Exercise prompt: Transcribe exactly the line that contains "X976845Y1007686D01*" and every line below it in the listing, through the last, and no other lines.

Data for analysis: Begin

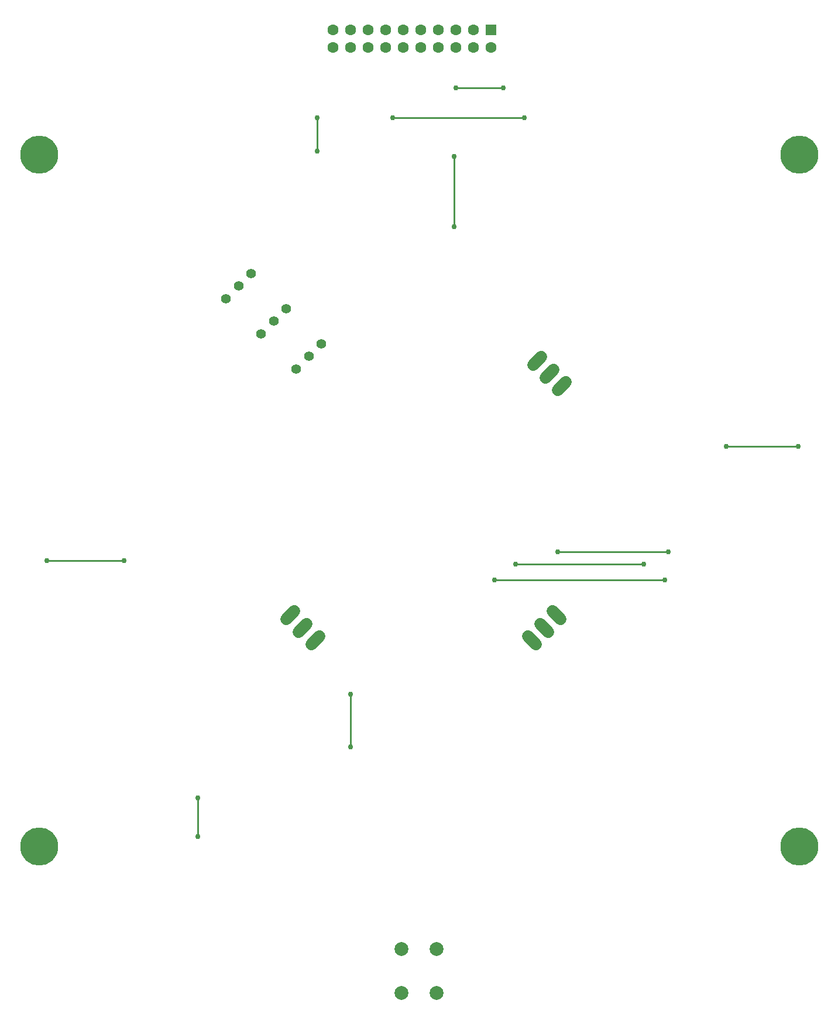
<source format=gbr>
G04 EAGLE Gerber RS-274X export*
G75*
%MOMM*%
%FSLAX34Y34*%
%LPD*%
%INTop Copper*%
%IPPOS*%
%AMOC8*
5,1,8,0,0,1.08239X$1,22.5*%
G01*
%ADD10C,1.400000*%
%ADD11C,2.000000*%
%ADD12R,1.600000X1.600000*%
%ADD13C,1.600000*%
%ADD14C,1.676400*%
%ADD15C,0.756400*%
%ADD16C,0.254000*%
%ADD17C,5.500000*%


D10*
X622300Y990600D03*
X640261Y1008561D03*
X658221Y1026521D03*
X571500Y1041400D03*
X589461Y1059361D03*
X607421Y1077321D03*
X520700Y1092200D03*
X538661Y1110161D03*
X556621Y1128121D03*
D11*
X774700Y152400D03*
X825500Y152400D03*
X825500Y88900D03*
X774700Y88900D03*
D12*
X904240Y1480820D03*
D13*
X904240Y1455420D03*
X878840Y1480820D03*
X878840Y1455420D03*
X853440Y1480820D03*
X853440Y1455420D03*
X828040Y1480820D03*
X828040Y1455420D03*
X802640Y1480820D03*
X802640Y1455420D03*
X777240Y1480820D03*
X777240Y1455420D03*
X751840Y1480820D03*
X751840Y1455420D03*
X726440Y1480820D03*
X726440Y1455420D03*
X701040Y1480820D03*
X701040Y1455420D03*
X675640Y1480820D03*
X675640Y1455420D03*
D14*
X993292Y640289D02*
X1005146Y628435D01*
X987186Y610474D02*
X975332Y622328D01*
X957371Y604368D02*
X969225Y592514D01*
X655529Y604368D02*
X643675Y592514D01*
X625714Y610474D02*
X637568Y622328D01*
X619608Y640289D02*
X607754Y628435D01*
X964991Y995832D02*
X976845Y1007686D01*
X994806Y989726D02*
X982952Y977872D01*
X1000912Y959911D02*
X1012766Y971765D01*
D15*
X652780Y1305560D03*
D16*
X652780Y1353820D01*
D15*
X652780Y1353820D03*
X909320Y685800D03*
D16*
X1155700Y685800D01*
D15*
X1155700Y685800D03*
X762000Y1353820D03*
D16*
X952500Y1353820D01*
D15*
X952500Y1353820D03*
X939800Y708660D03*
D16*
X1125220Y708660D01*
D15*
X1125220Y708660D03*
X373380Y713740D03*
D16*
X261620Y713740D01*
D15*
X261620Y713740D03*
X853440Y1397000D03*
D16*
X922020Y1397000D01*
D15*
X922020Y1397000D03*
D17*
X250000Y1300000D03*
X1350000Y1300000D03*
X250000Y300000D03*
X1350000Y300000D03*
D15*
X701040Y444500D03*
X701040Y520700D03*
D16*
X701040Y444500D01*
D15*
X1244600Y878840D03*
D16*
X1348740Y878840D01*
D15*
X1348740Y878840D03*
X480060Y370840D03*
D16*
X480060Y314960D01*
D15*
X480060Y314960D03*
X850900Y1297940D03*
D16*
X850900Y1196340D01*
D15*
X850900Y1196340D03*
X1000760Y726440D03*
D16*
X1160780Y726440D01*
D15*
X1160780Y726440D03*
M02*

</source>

Data for analysis: End

Written answer:
X976845Y1007686D01*
X994806Y989726D02*
X982952Y977872D01*
X1000912Y959911D02*
X1012766Y971765D01*
D15*
X652780Y1305560D03*
D16*
X652780Y1353820D01*
D15*
X652780Y1353820D03*
X909320Y685800D03*
D16*
X1155700Y685800D01*
D15*
X1155700Y685800D03*
X762000Y1353820D03*
D16*
X952500Y1353820D01*
D15*
X952500Y1353820D03*
X939800Y708660D03*
D16*
X1125220Y708660D01*
D15*
X1125220Y708660D03*
X373380Y713740D03*
D16*
X261620Y713740D01*
D15*
X261620Y713740D03*
X853440Y1397000D03*
D16*
X922020Y1397000D01*
D15*
X922020Y1397000D03*
D17*
X250000Y1300000D03*
X1350000Y1300000D03*
X250000Y300000D03*
X1350000Y300000D03*
D15*
X701040Y444500D03*
X701040Y520700D03*
D16*
X701040Y444500D01*
D15*
X1244600Y878840D03*
D16*
X1348740Y878840D01*
D15*
X1348740Y878840D03*
X480060Y370840D03*
D16*
X480060Y314960D01*
D15*
X480060Y314960D03*
X850900Y1297940D03*
D16*
X850900Y1196340D01*
D15*
X850900Y1196340D03*
X1000760Y726440D03*
D16*
X1160780Y726440D01*
D15*
X1160780Y726440D03*
M02*

</source>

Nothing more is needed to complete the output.